Copy the records. Keep every line exactly as it is.

**Input material**
================
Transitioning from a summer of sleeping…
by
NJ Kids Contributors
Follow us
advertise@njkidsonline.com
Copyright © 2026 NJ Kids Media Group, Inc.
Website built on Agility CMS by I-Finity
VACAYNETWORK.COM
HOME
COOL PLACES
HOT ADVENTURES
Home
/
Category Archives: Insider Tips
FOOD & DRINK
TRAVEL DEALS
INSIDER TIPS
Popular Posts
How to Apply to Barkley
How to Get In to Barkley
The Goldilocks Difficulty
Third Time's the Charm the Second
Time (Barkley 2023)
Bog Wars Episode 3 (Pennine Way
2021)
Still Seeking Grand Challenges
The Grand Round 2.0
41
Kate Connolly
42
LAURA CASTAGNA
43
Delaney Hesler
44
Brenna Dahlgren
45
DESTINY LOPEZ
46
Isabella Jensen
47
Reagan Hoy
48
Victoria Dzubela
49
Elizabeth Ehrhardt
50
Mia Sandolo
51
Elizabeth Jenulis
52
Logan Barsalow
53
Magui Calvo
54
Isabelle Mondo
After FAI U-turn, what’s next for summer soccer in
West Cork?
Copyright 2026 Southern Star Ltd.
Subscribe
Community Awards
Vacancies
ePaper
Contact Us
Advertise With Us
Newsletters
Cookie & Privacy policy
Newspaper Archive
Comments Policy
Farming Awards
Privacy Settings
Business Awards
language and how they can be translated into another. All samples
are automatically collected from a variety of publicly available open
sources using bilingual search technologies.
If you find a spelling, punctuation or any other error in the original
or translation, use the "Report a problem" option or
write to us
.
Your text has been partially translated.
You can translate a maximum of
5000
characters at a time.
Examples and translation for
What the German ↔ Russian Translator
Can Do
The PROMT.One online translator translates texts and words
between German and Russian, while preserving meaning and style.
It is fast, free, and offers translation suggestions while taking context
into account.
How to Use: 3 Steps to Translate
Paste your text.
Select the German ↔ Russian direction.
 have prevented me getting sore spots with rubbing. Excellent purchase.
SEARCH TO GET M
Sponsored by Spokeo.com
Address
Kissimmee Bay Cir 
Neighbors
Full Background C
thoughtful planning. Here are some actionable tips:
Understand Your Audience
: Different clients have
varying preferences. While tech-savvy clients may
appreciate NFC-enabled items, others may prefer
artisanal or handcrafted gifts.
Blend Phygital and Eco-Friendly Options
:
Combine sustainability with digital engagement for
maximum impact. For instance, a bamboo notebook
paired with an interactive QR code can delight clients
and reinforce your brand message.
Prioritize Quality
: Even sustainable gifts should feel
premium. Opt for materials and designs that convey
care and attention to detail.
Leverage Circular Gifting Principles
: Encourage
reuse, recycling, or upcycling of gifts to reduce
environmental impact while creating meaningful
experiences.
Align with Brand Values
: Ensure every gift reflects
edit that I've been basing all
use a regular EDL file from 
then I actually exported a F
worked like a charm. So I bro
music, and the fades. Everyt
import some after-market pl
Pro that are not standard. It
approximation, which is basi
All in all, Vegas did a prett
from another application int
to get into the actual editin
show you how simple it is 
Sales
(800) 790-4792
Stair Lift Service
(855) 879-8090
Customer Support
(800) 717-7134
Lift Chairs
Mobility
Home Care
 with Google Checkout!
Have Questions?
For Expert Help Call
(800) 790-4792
================
**Written reply**
Transitioning from a summer of sleeping…
by
NJ Kids Contributors
Follow us
advertise@njkidsonline.com
Copyright © 2026 NJ Kids Media Group, Inc.
Website built on Agility CMS by I-Finity
VACAYNETWORK.COM
HOME
COOL PLACES
HOT ADVENTURES
Home
/
Category Archives: Insider Tips
FOOD & DRINK
TRAVEL DEALS
INSIDER TIPS
Popular Posts
How to Apply to Barkley
How to Get In to Barkley
The Goldilocks Difficulty
Third Time's the Charm the Second
Time (Barkley 2023)
Bog Wars Episode 3 (Pennine Way
2021)
Still Seeking Grand Challenges
The Grand Round 2.0
41
Kate Connolly
42
LAURA CASTAGNA
43
Delaney Hesler
44
Brenna Dahlgren
45
DESTINY LOPEZ
46
Isabella Jensen
47
Reagan Hoy
48
Victoria Dzubela
49
Elizabeth Ehrhardt
50
Mia Sandolo
51
Elizabeth Jenulis
52
Logan Barsalow
53
Magui Calvo
54
Isabelle Mondo
After FAI U-turn, what’s next for summer soccer in
West Cork?
Copyright 2026 Southern Star Ltd.
Subscribe
Community Awards
Vacancies
ePaper
Contact Us
Advertise With Us
Newsletters
Cookie & Privacy policy
Newspaper Archive
Comments Policy
Farming Awards
Privacy Settings
Business Awards
language and how they can be translated into another. All samples
are automatically collected from a variety of publicly available open
sources using bilingual search technologies.
If you find a spelling, punctuation or any other error in the original
or translation, use the "Report a problem" option or
write to us
.
Your text has been partially translated.
You can translate a maximum of
5000
characters at a time.
Examples and translation for
What the German ↔ Russian Translator
Can Do
The PROMT.One online translator translates texts and words
between German and Russian, while preserving meaning and style.
It is fast, free, and offers translation suggestions while taking context
into account.
How to Use: 3 Steps to Translate
Paste your text.
Select the German ↔ Russian direction.
 have prevented me getting sore spots with rubbing. Excellent purchase.
SEARCH TO GET M
Sponsored by Spokeo.com
Address
Kissimmee Bay Cir 
Neighbors
Full Background C
thoughtful planning. Here are some actionable tips:
Understand Your Audience
: Different clients have
varying preferences. While tech-savvy clients may
appreciate NFC-enabled items, others may prefer
artisanal or handcrafted gifts.
Blend Phygital and Eco-Friendly Options
:
Combine sustainability with digital engagement for
maximum impact. For instance, a bamboo notebook
paired with an interactive QR code can delight clients
and reinforce your brand message.
Prioritize Quality
: Even sustainable gifts should feel
premium. Opt for materials and designs that convey
care and attention to detail.
Leverage Circular Gifting Principles
: Encourage
reuse, recycling, or upcycling of gifts to reduce
environmental impact while creating meaningful
experiences.
Align with Brand Values
: Ensure every gift reflects
edit that I've been basing all
use a regular EDL file from 
then I actually exported a F
worked like a charm. So I bro
music, and the fades. Everyt
import some after-market pl
Pro that are not standard. It
approximation, which is basi
All in all, Vegas did a prett
from another application int
to get into the actual editin
show you how simple it is 
Sales
(800) 790-4792
Stair Lift Service
(855) 879-8090
Customer Support
(800) 717-7134
Lift Chairs
Mobility
Home Care
 with Google Checkout!
Have Questions?
For Expert Help Call
(800) 790-4792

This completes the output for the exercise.